Lake Superior Dist., Pewabic Lode Mines, Houghton Co., Michigan, USA
12.7 cm tall x 11.5 cm wide
Ex-collections Richard Kosnar, Dr. Stephen Neely, Joseph Freilich, Sandor Fuss, and Irv Brown. This piece was originally owned by B. S. Butler. Butler was one of America’s preeminent geologists who worked for the U.S. Geological Survey in the early 1900s. B.S. Butler and Charles Palache, Harvard professor and curator, co-wrote The Copper Deposits of Michigan in 1929.
Sculptural, unique, and powerful, this copper is commonly referred to as the “Rodin” of Coppers, as if created by the great sculptor himself.
Only a select few copper specimens can vie for best of species; this is among them. This copper transcends its species, entering into the exclusive company of the greatest specimens ever discovered. The crystals are well isolated and exhibit sharp definition. The natural metal possesses a rich bronze patina with luster reflecting light back to the viewer.
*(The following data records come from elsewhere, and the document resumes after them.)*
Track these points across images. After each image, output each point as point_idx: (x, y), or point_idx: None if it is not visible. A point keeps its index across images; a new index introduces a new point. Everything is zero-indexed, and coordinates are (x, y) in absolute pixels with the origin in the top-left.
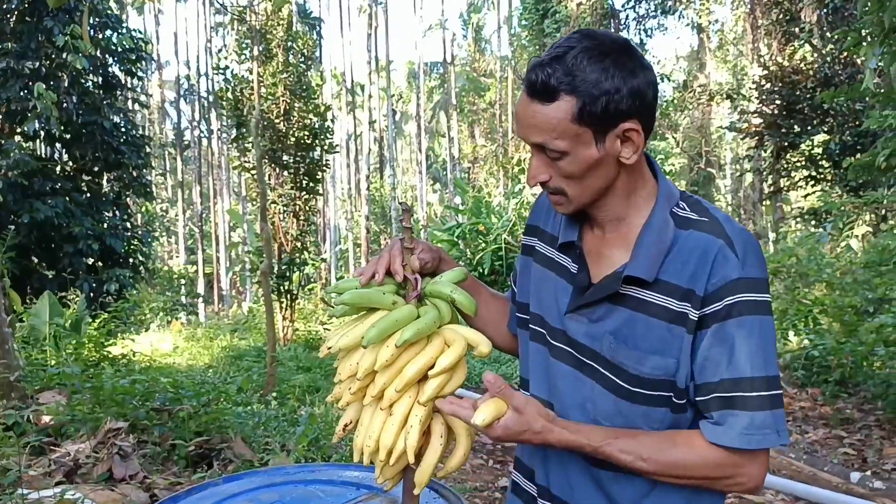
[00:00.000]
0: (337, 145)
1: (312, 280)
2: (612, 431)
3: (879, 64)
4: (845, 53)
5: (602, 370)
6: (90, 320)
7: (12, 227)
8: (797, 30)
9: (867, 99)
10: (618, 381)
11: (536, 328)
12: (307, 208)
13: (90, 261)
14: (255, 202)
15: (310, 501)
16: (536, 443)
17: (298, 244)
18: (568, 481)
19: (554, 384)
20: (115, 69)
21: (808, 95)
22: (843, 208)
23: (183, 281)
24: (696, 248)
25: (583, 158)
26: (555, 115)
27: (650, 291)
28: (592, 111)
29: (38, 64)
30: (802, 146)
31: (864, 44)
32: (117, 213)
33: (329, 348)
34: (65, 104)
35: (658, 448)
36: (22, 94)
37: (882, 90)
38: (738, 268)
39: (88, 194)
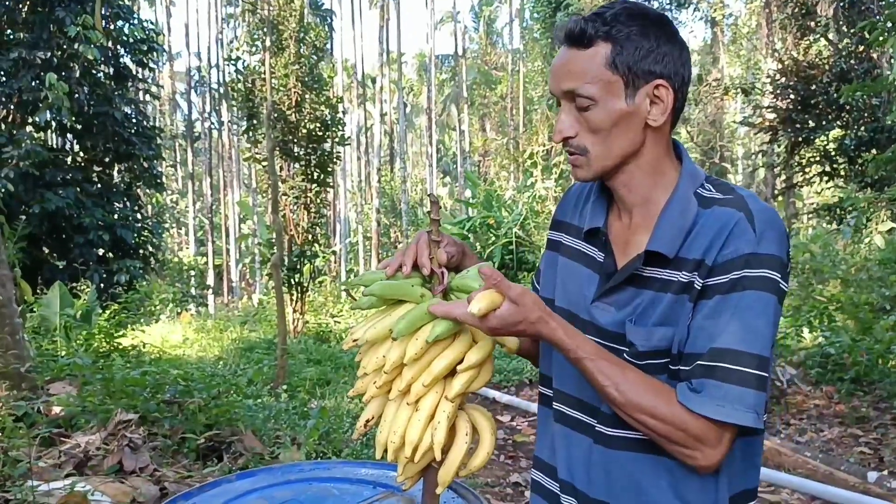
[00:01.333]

Although the mine name is unknown, this copper comes from an identifiable pocket. There is one example in the Houston Museum of Natural Science in Texas, and another which Wilensky sold to the MIM Museum in Beirut, Lebanon. All share strong similarities in crystallization. However, this specimen is solitary in its sculptural nature and three dimensionality.
Copper is an element, one of nature’s pure substances. It is one of the few metals that can be used in its natural state. It is known to have been used by humans as early as 8000 BCE. The native people of the Keweenaw Peninsula began mining copper around 5000 BCE.
Michigan copper is unusually pure, often found as large copper boulders and sheets. Europeans arrived in the region in the late 17th century and were introduced to the copper deposits, but large-scale mining did not begin until the 1840s. For the next 100 years, the area experienced a copper rush similar to the gold rush in California. By the late 1960s, most of the mines were closed.
Rodin was the cover of The Mineralogical Record in March 1992.